Why is there a combination of nutch + SOLR: http://apps.hi.baidu.com/share/detail/33659525, this article introduces the index in hadoop contrib is built by using mapreduce Lucene index, not for search. Placing indexes on HDFS is to use the computing performance of the hadoop platform to merge indexes and perform other operations. These operations are much better than single-host processing on the hadoop platform. Reference: http://lucene.472066.n3.nabble.com/Lucene-index-file-on-HDFS-td932203.html

Nutch is not suitable for cooperative distributed search, because the index on HDFS may not be on the same node, and the search may need to request n nodes to complete. In this way, the local search performance of the local index files that are searched on HDFS is slightly inferior. References: http://blog.csdn.net/telnetor/article/details/6143365

SOLR advantages: http://baike.baidu.com/view/943234.htm
1. The SOLR cache is more efficient than the front-end built in nutch. SOLR is an enterprise-level full-text search. It provides a wide range of query languages and offers more search functions, such as spelling checks.

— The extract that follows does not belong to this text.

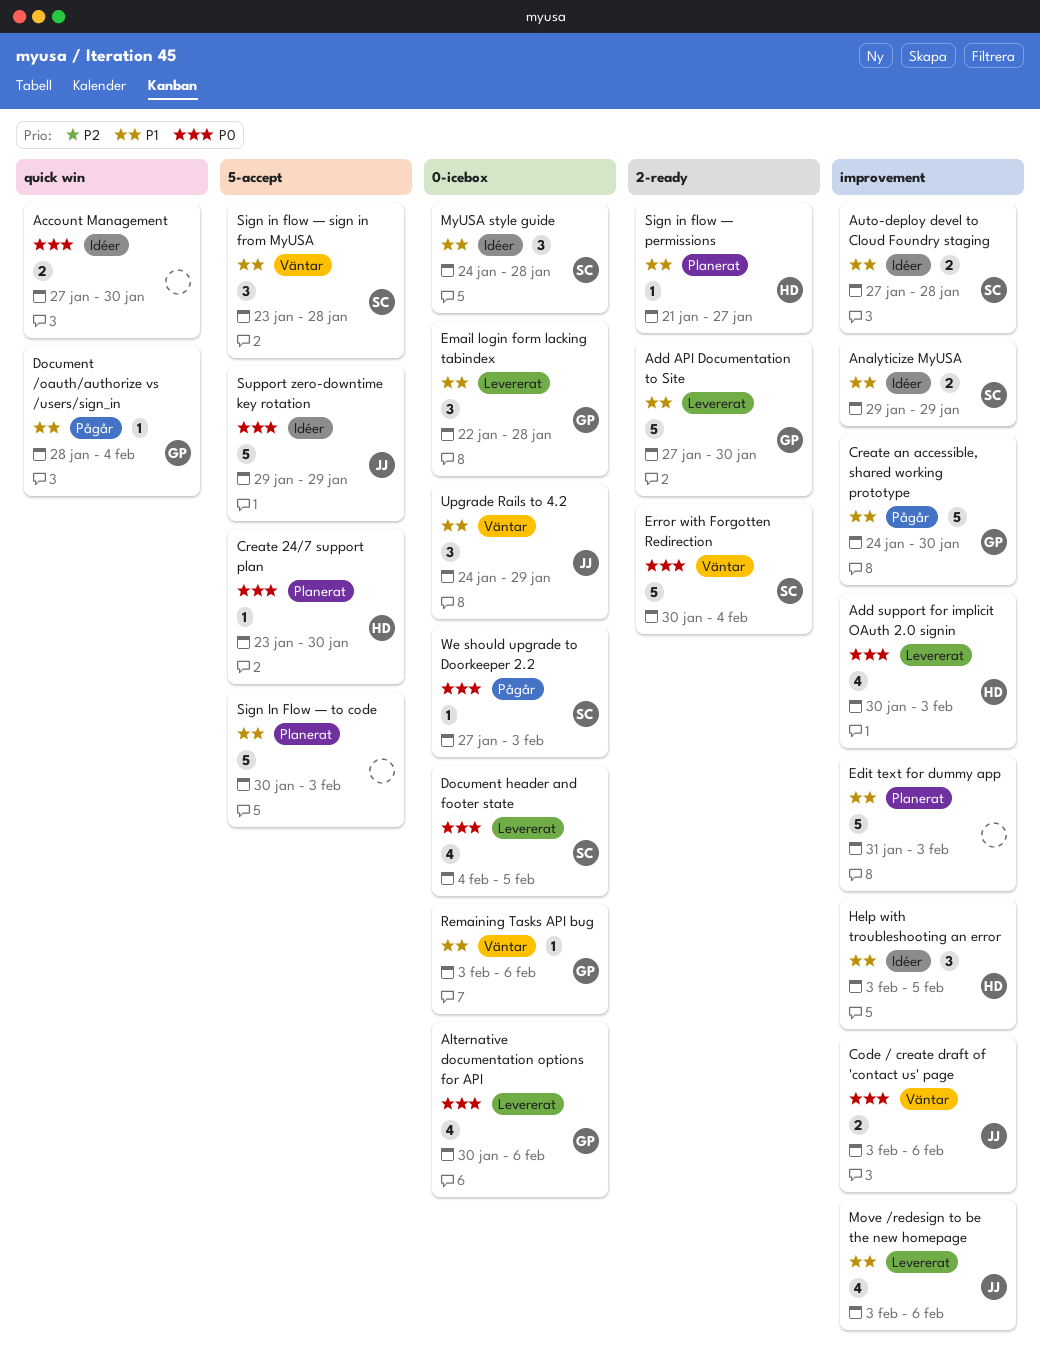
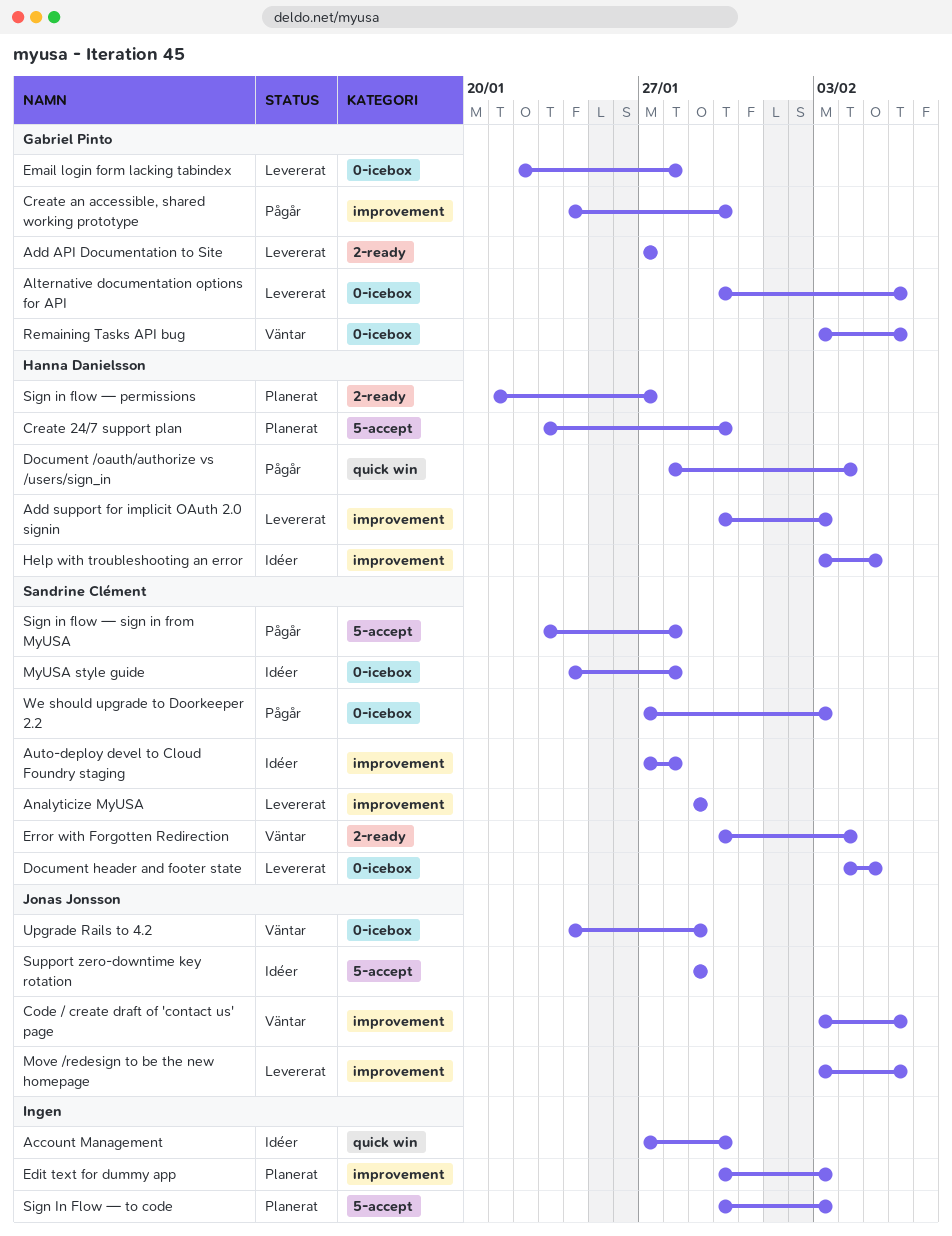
Add API Documentation to Site, due: Jan 30 -> Jan 27
Analyticize MyUSA, status: Idéer -> Levererat
Document /oauth/authorize vs /users/sign_in, owner: Gabriel Pinto -> Hanna Danielsson
Edit text for dummy app, start: Jan 31 -> Jan 30
Sign in flow — sign in from MyUSA, status: Väntar -> Pågår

2. SOLR is configurable and scalable, and query performance is optimized. It provides efficient and flexible cache and vertical search functions, and a web-based management interface.

 

 

 

 

Contact Us

The content source of this page is from Internet, which doesn't represent Alibaba Cloud's opinion; products and services mentioned on that page don't have any relationship with Alibaba Cloud. If the content of the page makes you feel confusing, please write us an email, we will handle the problem within 5 days after receiving your email.

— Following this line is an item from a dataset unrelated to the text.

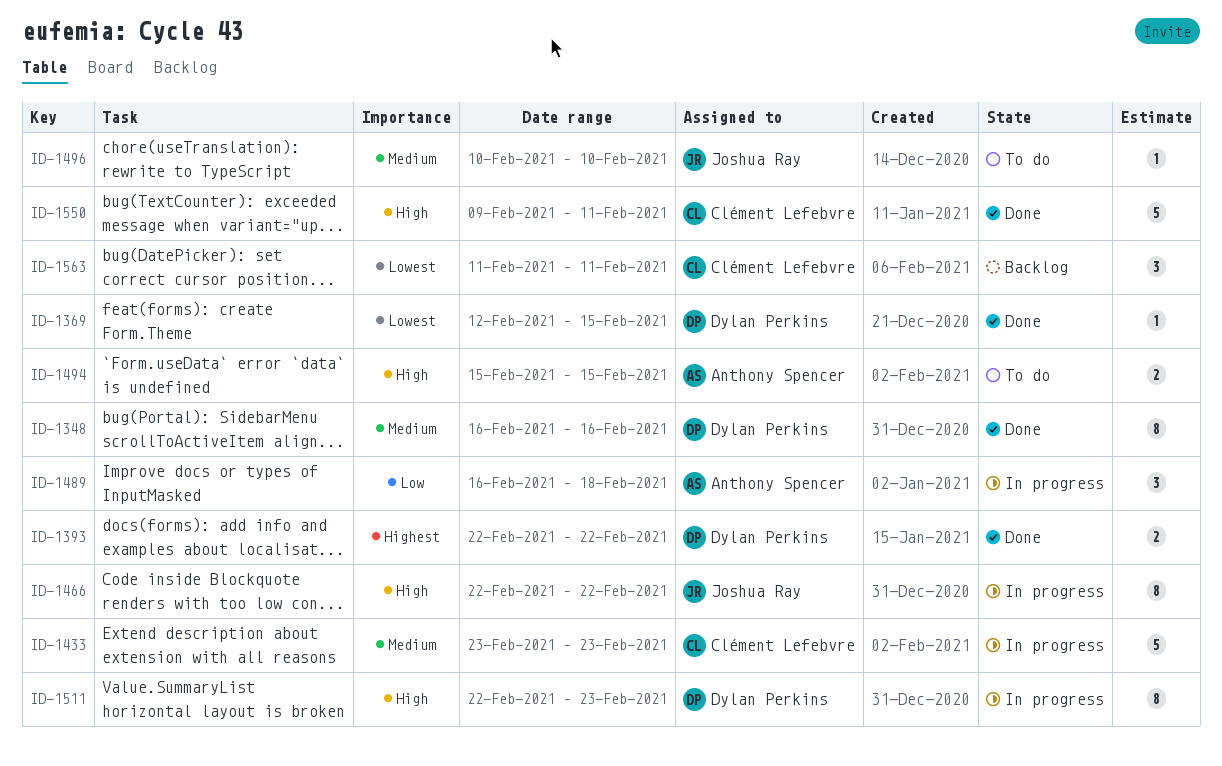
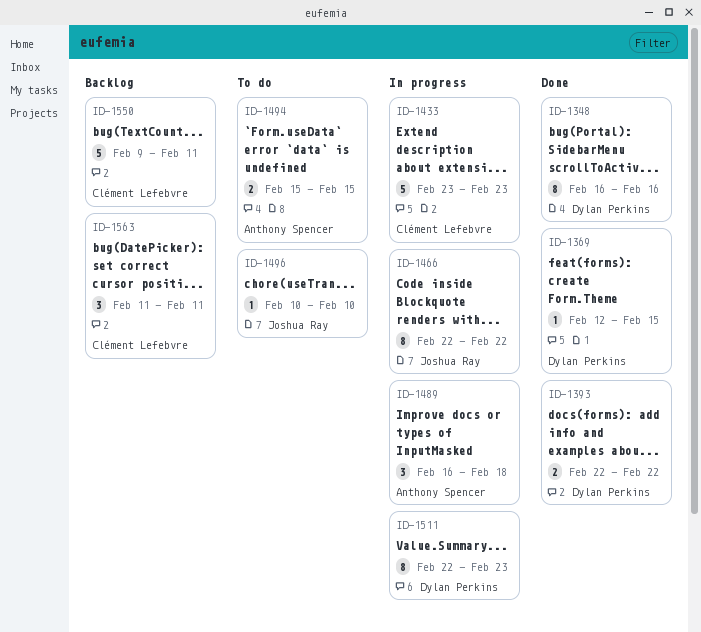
ID-1550, status: Done -> Backlog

If you find any instances of plagiarism from the community, please send an email to: info-contact@alibabacloud.com and provide relevant evidence. A staff member will contact you within 5 working days.

A Free Trial That Lets You Build Big!

Start building with 50+ products and up to 12 months usage for Elastic Compute Service

  • Sales Support

    1 on 1 presale consultation

  • After-Sales Support

    24/7 Technical Support 6 Free Tickets per Quarter Faster Response

  • Alibaba Cloud offers highly flexible support services tailored to meet your exact needs.